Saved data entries
______

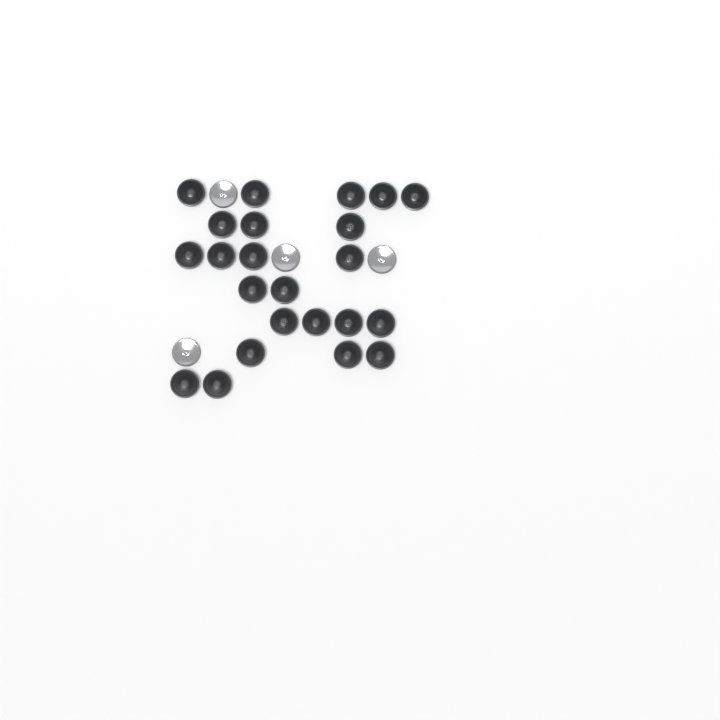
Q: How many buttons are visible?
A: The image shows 27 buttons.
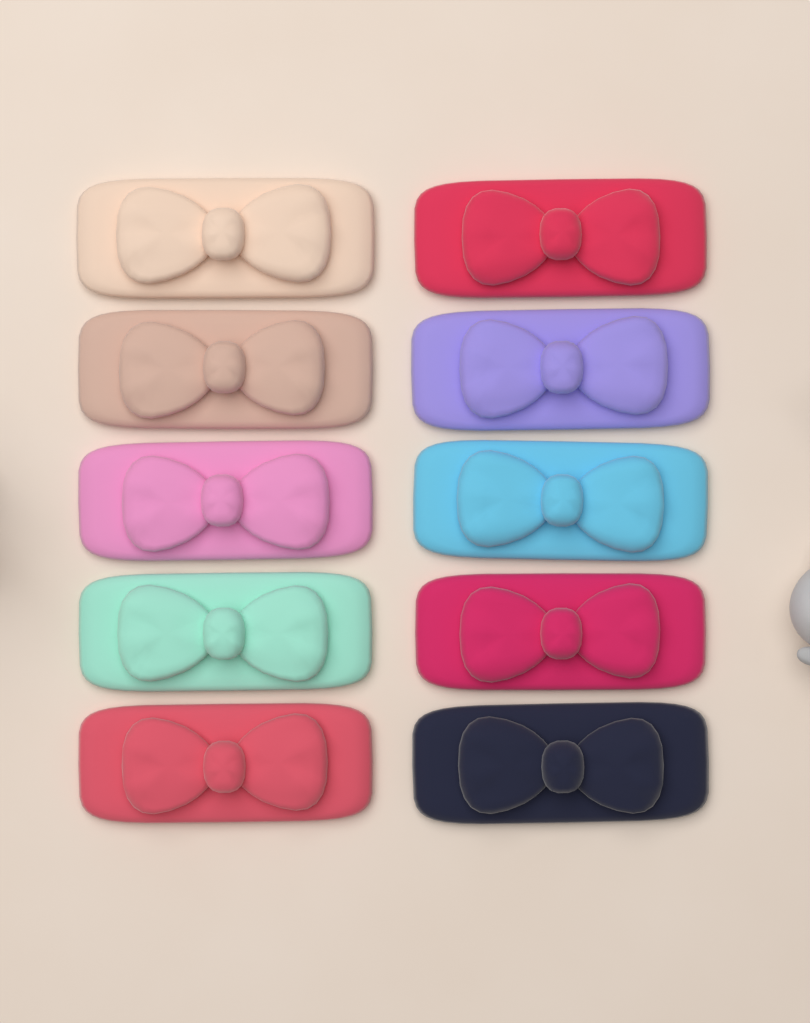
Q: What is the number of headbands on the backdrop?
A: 10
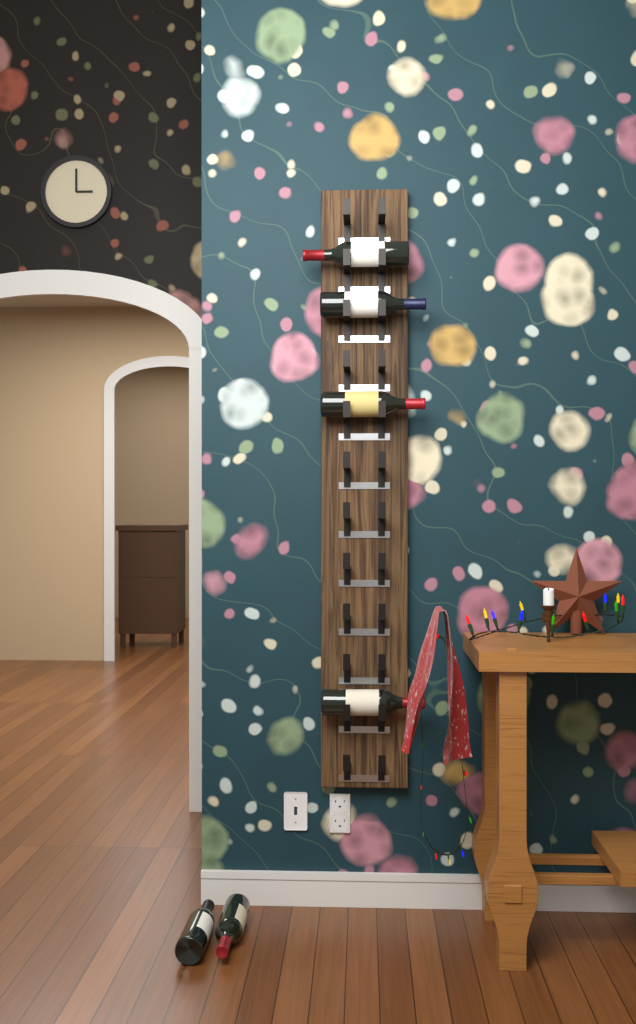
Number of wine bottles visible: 6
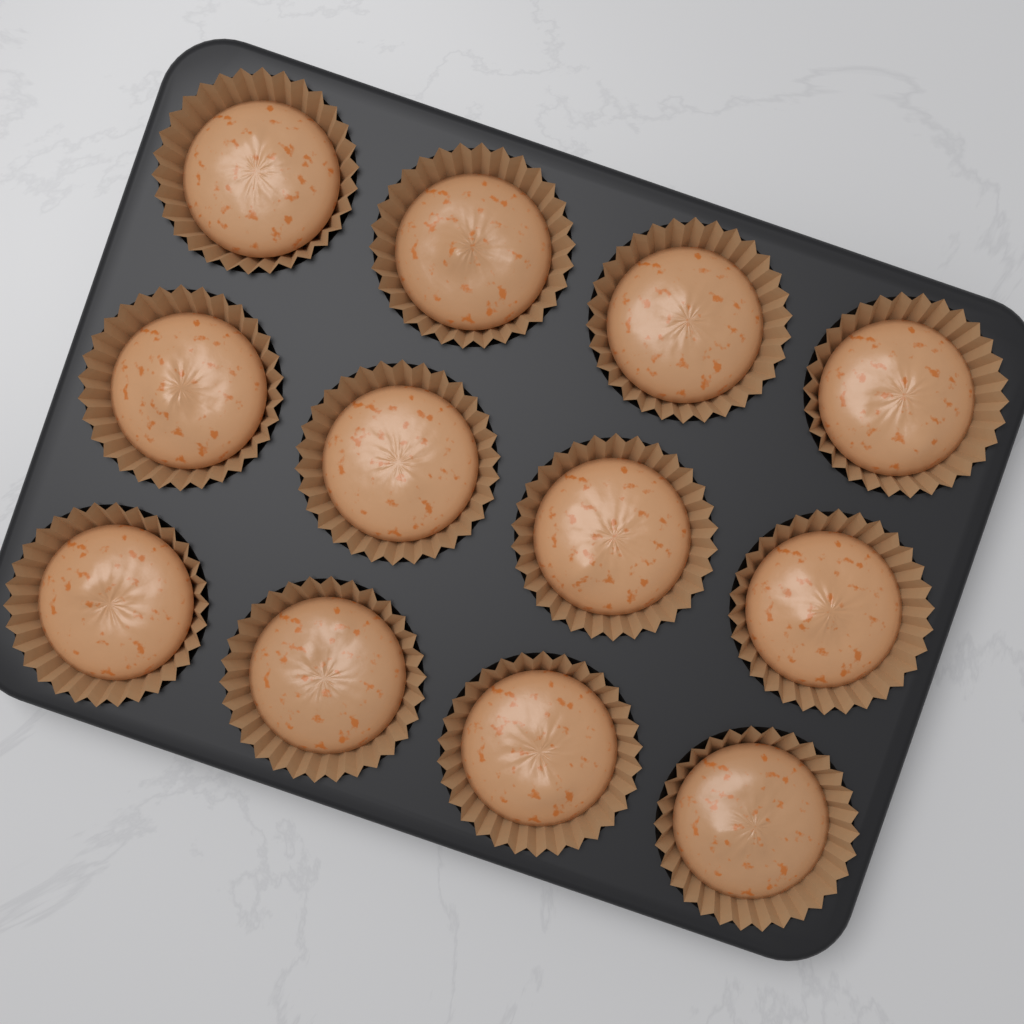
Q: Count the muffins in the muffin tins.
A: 12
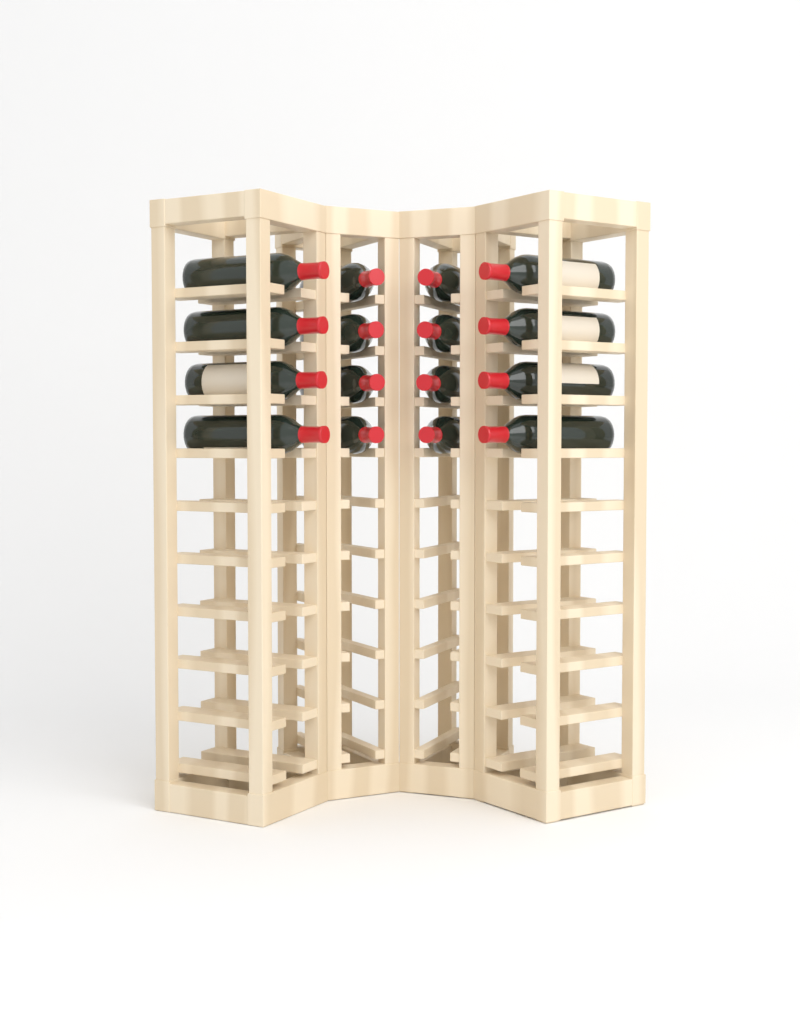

______

- [Exercise] Copy every one of the lines above word for word, but leave out the pictures.

- [Result of the task]
Q: How many buttons are visible?
A: The image shows 27 buttons.
Q: What is the number of headbands on the backdrop?
A: 10
Number of wine bottles visible: 6
Q: Count the muffins in the muffin tins.
A: 12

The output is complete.